Firefox also accepts non-integers in <input type=number value=1>.

You're right the spec doesn't enforce UI behavior.
I think the issue is probably more on google.com side: it should not set invalid values on this input, since some UA might display something to let the user know it's invalid.
I reported this on the google.com feedback page a few weeks ago, and never heard back.
If you're working at Google, you might report this issue to your colleagues working on that, because this is really not nice.

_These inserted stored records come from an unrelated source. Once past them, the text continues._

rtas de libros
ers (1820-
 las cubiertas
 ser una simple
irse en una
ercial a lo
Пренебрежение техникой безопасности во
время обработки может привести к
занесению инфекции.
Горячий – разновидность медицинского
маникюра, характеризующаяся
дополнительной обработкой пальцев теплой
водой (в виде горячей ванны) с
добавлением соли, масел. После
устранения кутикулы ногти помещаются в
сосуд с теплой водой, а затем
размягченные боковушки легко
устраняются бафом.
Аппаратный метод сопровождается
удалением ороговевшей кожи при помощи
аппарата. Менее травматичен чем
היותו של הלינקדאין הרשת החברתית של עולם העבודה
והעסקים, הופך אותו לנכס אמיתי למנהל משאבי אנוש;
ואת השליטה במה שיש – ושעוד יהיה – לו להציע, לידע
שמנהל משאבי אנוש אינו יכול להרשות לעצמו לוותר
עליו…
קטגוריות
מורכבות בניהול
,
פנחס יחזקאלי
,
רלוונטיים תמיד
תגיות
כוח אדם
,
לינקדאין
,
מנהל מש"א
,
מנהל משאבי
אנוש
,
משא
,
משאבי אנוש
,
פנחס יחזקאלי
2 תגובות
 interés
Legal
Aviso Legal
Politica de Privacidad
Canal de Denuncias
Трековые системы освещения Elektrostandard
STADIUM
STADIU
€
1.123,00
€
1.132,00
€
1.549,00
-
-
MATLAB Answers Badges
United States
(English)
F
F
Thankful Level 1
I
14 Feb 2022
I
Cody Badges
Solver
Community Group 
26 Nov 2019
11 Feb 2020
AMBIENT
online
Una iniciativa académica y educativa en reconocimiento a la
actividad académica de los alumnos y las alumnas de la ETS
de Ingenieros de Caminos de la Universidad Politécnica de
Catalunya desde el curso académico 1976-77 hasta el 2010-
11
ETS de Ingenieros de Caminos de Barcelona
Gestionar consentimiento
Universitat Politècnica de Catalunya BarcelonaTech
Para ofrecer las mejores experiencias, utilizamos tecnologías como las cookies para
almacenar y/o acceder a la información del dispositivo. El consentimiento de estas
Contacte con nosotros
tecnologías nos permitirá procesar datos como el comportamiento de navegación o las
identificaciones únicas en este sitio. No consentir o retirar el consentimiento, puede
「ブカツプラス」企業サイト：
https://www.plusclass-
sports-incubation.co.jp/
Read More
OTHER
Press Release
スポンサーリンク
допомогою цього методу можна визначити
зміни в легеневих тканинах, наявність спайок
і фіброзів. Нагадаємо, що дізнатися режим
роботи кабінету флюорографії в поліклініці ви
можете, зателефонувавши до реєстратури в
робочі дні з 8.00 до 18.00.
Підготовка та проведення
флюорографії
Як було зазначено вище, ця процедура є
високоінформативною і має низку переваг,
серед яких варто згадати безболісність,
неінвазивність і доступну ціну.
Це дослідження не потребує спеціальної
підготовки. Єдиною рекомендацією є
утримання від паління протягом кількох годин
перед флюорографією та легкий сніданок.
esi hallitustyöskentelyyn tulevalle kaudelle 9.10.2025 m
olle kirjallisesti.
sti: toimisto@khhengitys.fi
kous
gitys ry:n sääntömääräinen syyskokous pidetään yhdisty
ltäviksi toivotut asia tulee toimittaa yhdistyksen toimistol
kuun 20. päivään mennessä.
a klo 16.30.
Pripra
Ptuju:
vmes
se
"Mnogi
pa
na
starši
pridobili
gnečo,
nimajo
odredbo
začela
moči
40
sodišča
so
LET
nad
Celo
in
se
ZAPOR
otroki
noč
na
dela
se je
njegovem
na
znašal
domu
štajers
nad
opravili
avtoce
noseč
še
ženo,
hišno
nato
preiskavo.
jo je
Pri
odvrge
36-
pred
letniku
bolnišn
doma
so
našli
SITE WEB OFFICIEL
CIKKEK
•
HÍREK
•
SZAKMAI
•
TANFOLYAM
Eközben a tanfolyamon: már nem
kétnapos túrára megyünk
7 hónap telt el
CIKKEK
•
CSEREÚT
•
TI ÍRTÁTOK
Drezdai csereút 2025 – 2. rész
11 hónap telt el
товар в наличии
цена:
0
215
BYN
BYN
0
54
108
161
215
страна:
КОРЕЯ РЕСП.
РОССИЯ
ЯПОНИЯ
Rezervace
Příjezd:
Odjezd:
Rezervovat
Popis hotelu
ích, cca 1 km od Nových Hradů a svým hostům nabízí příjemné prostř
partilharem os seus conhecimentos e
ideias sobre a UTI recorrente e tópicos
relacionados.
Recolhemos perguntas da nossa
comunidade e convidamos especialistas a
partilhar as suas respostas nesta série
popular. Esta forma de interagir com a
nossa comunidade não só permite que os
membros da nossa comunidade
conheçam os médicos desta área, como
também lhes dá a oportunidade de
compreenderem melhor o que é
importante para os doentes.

> Firefox also accepts non-integers in <input type=number value=1>.
but correctly reports the value as invalid, so it's a different issue.
However it's indeed confusing for the user to let him enter characters that will result in an invalid values. I will check if there is a reason why Firefox allows that.
Project Member

Comment 5 by sheriffbot@chromium.org, Sep 21

Labels: -Needs-Feedback
Thank you for providing more feedback. Adding the requester to the cc list.

For more details visit https://www.chromium.org/issue-tracking/autotriage - Your friendly Sheriffbot
FYI the issue you mentioned is tracked on the Firefox bug tracker: https://bugzilla.mozilla.org/show_bug.cgi?id=1342477

Actually, the main issue with comments from Firefox developers on the rational behind the current implementation is this one: https://bugzilla.mozilla.org/show_bug.cgi?id=1398528

Status: WontFix (was: Unconfirmed)
The different Firefox behavior comes from Firefox's default style (red box-shadow) for vendor-specific :-moz-ui-invalid pseudo class.

Accepting non-integers in integer-only fields should be discussed in Issue 365196.